Fig. 1. Recruitment of the Nucleus Basalis of Meynert (NBM), a basal forebrain cholinergic nucleus, by noxious stimuli eliciting pain-like behavior.

Fig. 1

a Schematic of the main cholinergic nuclei in mouse brain (b, c) Typical examples (a) and quantification (b) of capsaicin-induced increase in Fos immunohistochemistry in NBM cholinergic neurons (ChAT + ve; arrows: co-labeled cells). n = 3 mice/group; P < 0.05 (*0.0103, #0.0263), two-way ANOVA with Sidak’s multiple comparisons test. d Schematic representation (sourced from ref. 31) of in vivo tetrode recordings in the NBM (white arrow: electrode tip lesion in section) in response to von Frey mechanical stimulation of hindpaw. e Mean time–frequency representation of spectral modulation in the NBM for all trials with paw-withdrawal response to either weak filaments (0.07 g and 0.16 g;) or strong filaments (0.6 g and 1 g). f, g Corresponding quantification of power (f) of oscillatory activity in frequency ranges theta (4–8 Hz), alpha (8–14 Hz), beta (14–30 Hz) and gamma (30–100 Hz), represented as % change in 2 s post-application period over 1 s baseline activity prior to stimulus application, and corresponding time course (g); vertical blue line: time of paw withdrawal.
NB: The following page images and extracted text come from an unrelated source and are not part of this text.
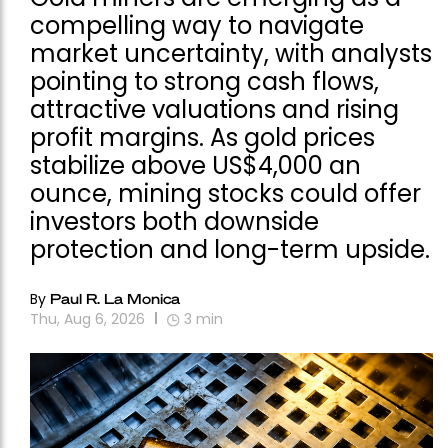
compelling way to navigate
market uncertainty, with analysts
pointing to strong cash flows,
attractive valuations and rising
profit margins. As gold prices
stabilize above US$4,000 an
ounce, mining stocks could offer
investors both downside
protection and long-term upside.
By
Paul R. La Monica
Thu, Aug 6, 2026
3
min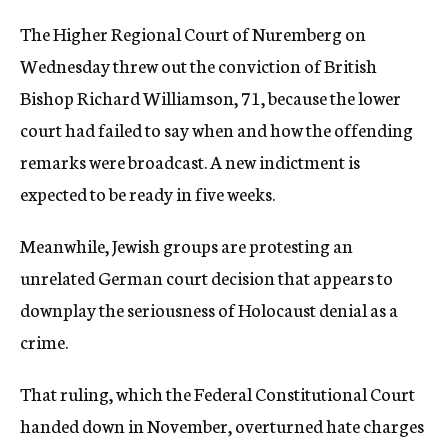
The Higher Regional Court of Nuremberg on
Wednesday threw out the conviction of British
Bishop Richard Williamson, 71, because the lower
court had failed to say when and how the offending
remarks were broadcast. A new indictment is
expected to be ready in five weeks.
Meanwhile, Jewish groups are protesting an
unrelated German court decision that appears to
downplay the seriousness of Holocaust denial as a
crime.
That ruling, which the Federal Constitutional Court
handed down in November, overturned hate charges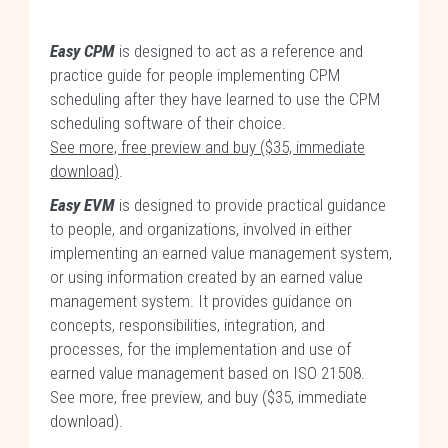
Easy CPM
is designed to act as a reference and
practice guide for people implementing CPM
scheduling after they have learned to use the CPM
scheduling software of their choice.
See more, free preview and buy ($35, immediate
download)
.
Easy EVM
is designed to provide practical guidance
to people, and organizations, involved in either
implementing an earned value management system,
or using information created by an earned value
management system. It provides guidance on
concepts, responsibilities, integration, and
processes, for the implementation and use of
earned value management based on ISO 21508.
See more, free preview, and buy ($35, immediate
download)
.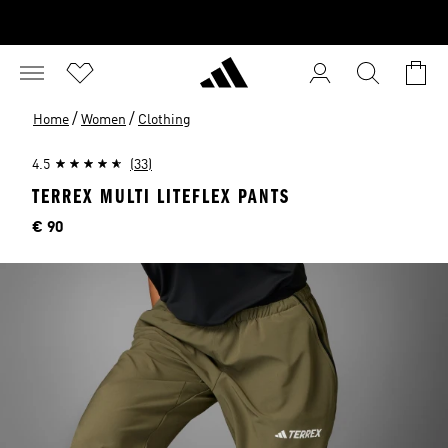
/
/
Home
Women
Clothing
4.5
(33)
TERREX MULTI LITEFLEX PANTS
Price
€ 90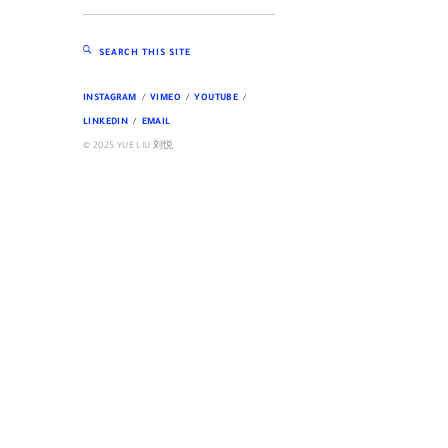
SEARCH THIS SITE
INSTAGRAM
VIMEO
YOUTUBE
LINKEDIN
EMAIL
© 2025 YUE LIU 刘悦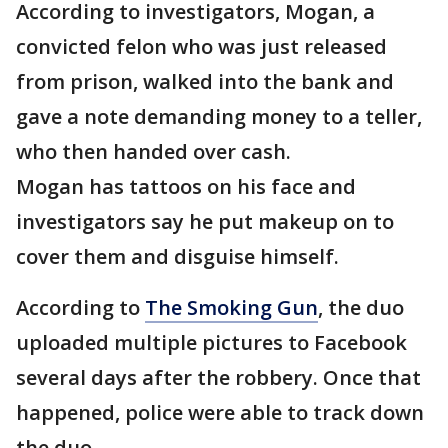
According to investigators, Mogan, a
convicted felon who was just released
from prison, walked into the bank and
gave a note demanding money to a teller,
who then handed over cash.
Mogan has tattoos on his face and
investigators say he put makeup on to
cover them and disguise himself.
According to
The Smoking Gun
, the duo
uploaded multiple pictures to Facebook
several days after the robbery. Once that
happened, police were able to track down
the duo.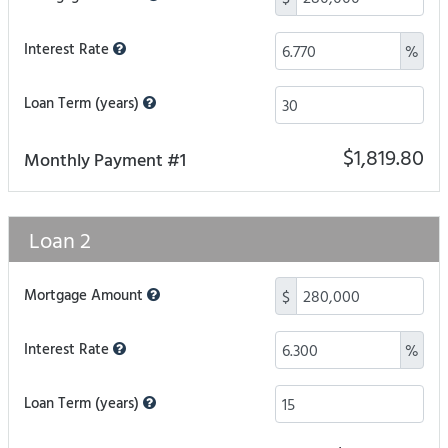
Interest Rate
%
Loan Term (years)
$1,819.80
Monthly Payment #1
Loan 2
Mortgage Amount
$
Interest Rate
%
Loan Term (years)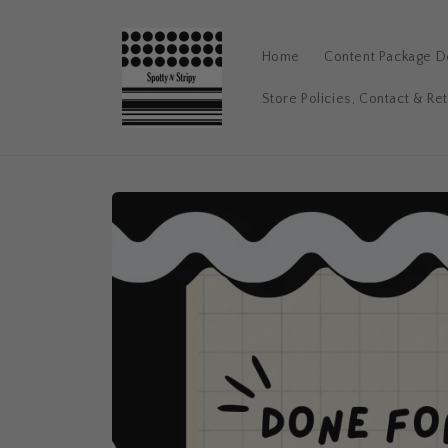
Skip to
content
Home
Content Package De
Store Policies, Contact & Re
Skip to
product
information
In e, g, n = 5 mice; *P < 0.05; One-sample t test (two-tailed) was employed in f; t and P values for the different groups are as follows: Weak filaments: t = 2.06, 1.89, 3.10, 2.60; P = 0.108, 0.132, 0.036, 0.060; Strong filaments: t = 2.50, 2.57, 3.07, 3.81; P = 0.067, 0.062, 0.037, 0.019; for theta, alpha, beta & gamma, respectively. One-way repeated measures ANOVA with Dunnet’s multi-comparison versus pre-stimulation baseline was employed in g (*P = 0.0058, 0.0007, 0.0143, 0.0048, 0.0021, 0.0019, 0.0106, 0.0013, 0.0005, 0.0007, 0.0001, 0.0028, 0.0013, 0.0006, 0.0011, 0.0148 for beta, and 0.0091, 0.0002, 0.0045, 0.0012, 0.0001, 0.0022, 0.0036, 0.0016, 0.0005, 0.0012, 0.0451, 0.0015, 0.0124, 0.0197 for gamma power time bins, from left to right, respectively). Scale bars represent 0.5 mm and 50 µm (right) in b and 250 µm in d. MS medial septal nucleus, vDB diagonal band of Broca, LDT laterodorsal tegmental nucleus, PPT pedunculopontine tegmental nucleus, mPFC medial prefrontal cortex, ac anterior commissure, CPu caudate putamen, GP glopus pallidus, LOT nucleus of the lateral olfactory tract, mfb medial forebrain bundle, ic internal capsule, ERP event-related potential or perturbation. Data are presented as mean +/− standard error of the mean (SEM).